= Ravi Sharma (Maoist politician) =

Indian politician

Ravi Sharma is an Indian Maoist politician and Central Committee member of the Communist Party of India (Maoist)

==Education==
Sharma hails from Mahbubnagar district of Indian state of Telangana. He is a postgraduate in Agriculture and earlier worked as a scientist with the Dr. Rajendra Prasad Central Agriculture University in Bihar. He was pursuing Ph.D from the Indian Council of Agricultural Research in Delhi.

==Political career==
Since 1999 Sharma and his wife B. Anuradha alias Rajitha led the Maoist movement in Bihar and Jharkhand. He was one of the head of party's military group and in charge of the Bihar-Jharkhand Special Area Committee of the party. He looked after recruitment cell as well as training of party cadre as a member of the Sub-Committee of Political Education, a Maoist ideological wing.
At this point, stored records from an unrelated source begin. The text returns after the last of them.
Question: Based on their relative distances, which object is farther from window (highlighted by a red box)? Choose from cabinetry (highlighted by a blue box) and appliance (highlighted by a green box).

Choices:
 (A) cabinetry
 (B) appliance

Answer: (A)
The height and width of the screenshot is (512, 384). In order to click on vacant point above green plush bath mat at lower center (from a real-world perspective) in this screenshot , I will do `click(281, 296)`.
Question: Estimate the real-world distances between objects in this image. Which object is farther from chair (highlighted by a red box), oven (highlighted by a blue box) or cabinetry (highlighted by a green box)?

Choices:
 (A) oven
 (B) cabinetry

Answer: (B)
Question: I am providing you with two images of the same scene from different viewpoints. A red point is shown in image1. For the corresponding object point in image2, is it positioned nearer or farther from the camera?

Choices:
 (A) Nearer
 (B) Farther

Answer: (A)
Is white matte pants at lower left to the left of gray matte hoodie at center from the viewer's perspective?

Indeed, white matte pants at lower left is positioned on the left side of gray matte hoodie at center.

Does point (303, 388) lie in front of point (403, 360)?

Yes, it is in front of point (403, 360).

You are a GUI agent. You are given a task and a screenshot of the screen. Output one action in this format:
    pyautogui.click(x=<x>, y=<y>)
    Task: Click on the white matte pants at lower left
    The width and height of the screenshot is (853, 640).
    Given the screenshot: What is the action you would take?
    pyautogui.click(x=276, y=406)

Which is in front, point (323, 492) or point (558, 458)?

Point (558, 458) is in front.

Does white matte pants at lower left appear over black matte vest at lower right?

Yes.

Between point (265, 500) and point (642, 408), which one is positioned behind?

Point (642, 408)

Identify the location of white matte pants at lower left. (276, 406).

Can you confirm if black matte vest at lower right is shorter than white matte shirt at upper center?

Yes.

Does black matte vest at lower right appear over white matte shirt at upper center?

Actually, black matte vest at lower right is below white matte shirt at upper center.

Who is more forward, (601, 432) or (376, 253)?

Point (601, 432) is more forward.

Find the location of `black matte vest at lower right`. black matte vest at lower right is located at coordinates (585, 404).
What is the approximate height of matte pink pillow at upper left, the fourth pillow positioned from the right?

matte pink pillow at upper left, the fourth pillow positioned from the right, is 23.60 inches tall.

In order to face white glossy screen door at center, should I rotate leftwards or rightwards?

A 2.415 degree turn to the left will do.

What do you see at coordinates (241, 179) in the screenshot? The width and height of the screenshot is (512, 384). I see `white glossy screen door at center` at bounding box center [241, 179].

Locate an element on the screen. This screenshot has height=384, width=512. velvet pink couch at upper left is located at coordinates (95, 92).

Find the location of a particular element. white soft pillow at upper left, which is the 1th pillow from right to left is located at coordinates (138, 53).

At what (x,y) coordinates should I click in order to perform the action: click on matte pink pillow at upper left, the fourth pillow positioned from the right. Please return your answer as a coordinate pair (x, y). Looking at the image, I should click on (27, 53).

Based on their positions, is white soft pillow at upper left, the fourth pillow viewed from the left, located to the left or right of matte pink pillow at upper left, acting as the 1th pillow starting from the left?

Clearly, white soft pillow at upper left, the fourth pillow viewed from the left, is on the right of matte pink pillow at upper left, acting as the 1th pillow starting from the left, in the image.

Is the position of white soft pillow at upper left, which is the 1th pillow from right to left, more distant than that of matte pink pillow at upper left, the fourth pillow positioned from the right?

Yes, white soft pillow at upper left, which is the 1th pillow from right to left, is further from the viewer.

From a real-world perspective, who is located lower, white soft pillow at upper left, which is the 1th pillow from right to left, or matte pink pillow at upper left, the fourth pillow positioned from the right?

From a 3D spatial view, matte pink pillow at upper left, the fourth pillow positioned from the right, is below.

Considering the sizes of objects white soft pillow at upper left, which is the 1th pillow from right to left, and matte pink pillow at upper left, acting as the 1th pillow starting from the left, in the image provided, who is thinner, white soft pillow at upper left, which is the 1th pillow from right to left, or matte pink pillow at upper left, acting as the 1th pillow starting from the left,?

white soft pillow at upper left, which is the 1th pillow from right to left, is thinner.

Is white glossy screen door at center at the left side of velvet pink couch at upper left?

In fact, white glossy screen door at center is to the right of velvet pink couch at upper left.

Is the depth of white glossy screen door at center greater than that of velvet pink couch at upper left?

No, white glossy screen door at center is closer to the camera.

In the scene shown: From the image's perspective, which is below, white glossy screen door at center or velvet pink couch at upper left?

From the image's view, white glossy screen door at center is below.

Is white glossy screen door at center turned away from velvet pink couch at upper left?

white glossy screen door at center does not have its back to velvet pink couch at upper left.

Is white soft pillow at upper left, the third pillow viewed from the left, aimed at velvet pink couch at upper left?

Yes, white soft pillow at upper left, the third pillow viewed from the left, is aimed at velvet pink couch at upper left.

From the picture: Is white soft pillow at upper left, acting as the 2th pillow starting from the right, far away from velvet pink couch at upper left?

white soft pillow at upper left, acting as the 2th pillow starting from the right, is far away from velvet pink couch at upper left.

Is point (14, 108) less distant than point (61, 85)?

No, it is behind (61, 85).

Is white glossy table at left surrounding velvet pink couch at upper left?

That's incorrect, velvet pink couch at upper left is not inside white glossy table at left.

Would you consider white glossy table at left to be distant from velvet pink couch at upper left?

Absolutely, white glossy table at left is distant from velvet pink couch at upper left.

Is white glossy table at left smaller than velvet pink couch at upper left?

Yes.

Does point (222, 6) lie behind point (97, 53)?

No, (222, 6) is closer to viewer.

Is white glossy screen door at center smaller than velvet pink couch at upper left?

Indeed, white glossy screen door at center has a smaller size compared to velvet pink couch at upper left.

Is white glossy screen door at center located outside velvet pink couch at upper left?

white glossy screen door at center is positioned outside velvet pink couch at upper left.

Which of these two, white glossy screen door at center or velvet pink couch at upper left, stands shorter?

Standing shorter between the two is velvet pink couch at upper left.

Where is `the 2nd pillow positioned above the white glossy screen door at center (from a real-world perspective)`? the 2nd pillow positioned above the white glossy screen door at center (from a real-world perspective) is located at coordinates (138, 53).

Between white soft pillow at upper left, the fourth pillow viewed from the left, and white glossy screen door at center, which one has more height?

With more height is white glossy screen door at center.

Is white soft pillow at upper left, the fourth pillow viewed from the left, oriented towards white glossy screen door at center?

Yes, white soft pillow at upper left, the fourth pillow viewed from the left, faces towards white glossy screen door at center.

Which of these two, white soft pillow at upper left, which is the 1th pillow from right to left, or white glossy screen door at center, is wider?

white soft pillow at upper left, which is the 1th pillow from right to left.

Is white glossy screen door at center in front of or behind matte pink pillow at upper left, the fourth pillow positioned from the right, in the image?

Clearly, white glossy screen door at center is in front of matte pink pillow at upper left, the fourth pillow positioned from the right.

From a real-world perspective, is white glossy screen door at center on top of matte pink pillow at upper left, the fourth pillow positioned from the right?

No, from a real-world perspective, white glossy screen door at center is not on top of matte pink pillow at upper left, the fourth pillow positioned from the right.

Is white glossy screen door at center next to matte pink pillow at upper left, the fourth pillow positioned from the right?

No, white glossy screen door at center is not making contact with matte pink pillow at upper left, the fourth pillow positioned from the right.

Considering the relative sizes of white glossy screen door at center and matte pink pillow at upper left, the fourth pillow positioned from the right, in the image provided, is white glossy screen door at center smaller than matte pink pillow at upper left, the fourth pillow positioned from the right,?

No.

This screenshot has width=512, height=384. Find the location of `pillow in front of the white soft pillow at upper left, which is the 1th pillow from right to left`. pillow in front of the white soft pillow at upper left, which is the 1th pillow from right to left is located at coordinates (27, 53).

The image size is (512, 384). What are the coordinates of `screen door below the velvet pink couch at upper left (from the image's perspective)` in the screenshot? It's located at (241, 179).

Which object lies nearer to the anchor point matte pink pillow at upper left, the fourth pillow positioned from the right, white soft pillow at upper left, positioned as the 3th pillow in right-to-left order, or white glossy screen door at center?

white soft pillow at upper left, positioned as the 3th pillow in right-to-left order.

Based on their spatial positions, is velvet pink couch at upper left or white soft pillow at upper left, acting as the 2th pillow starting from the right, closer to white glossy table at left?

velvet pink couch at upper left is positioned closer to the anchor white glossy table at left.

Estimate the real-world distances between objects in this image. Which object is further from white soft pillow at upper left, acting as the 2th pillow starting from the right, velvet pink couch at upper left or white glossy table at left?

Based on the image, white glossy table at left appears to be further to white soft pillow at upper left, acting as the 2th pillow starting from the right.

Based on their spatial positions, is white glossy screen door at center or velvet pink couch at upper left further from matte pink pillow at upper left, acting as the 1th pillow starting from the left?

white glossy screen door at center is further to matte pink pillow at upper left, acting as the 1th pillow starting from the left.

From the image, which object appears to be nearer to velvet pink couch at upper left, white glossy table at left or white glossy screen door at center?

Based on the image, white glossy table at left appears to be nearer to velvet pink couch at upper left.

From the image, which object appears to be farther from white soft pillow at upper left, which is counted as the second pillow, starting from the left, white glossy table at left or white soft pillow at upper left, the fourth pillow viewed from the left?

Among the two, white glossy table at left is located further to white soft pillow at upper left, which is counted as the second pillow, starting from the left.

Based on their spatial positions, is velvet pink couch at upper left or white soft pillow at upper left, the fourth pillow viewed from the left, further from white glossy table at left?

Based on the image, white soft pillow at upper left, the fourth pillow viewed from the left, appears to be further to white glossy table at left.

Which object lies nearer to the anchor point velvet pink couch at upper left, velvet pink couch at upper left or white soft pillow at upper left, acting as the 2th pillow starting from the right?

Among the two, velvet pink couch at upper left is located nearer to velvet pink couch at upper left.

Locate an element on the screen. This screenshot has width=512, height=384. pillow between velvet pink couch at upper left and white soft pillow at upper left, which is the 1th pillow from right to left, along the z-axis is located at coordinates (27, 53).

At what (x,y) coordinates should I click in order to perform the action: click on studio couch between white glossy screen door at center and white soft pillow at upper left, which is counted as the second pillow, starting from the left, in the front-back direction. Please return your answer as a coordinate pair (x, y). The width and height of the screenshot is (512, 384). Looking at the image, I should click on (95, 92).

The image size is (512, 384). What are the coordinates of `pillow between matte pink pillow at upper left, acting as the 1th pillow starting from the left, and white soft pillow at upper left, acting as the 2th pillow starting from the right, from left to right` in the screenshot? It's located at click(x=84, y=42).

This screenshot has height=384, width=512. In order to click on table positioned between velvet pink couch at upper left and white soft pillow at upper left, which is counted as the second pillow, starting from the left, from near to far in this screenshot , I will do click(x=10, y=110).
Sharma's wife Anuradha, came from West Godavari, left her job of Nationalised Bank in Hyderabad in 1988 and joined CPI (Maoist). She went to Bihar in 2007 and became head of Nari Mukti Sangha, the women's wing of the party. According to the police the couple were responsible for Naxal violence in Bihar and Jharkhand. Sharma is known inside the party as Arjun alias Mahesh alias Ashok. On 10 October 2009, Sharma along with his wife were arrested under Ichak police station from Hazaribagh Wildlife Sanctuary. The Couple were sent to Jai Prakash Narayan Central Jail near Hazaribagh.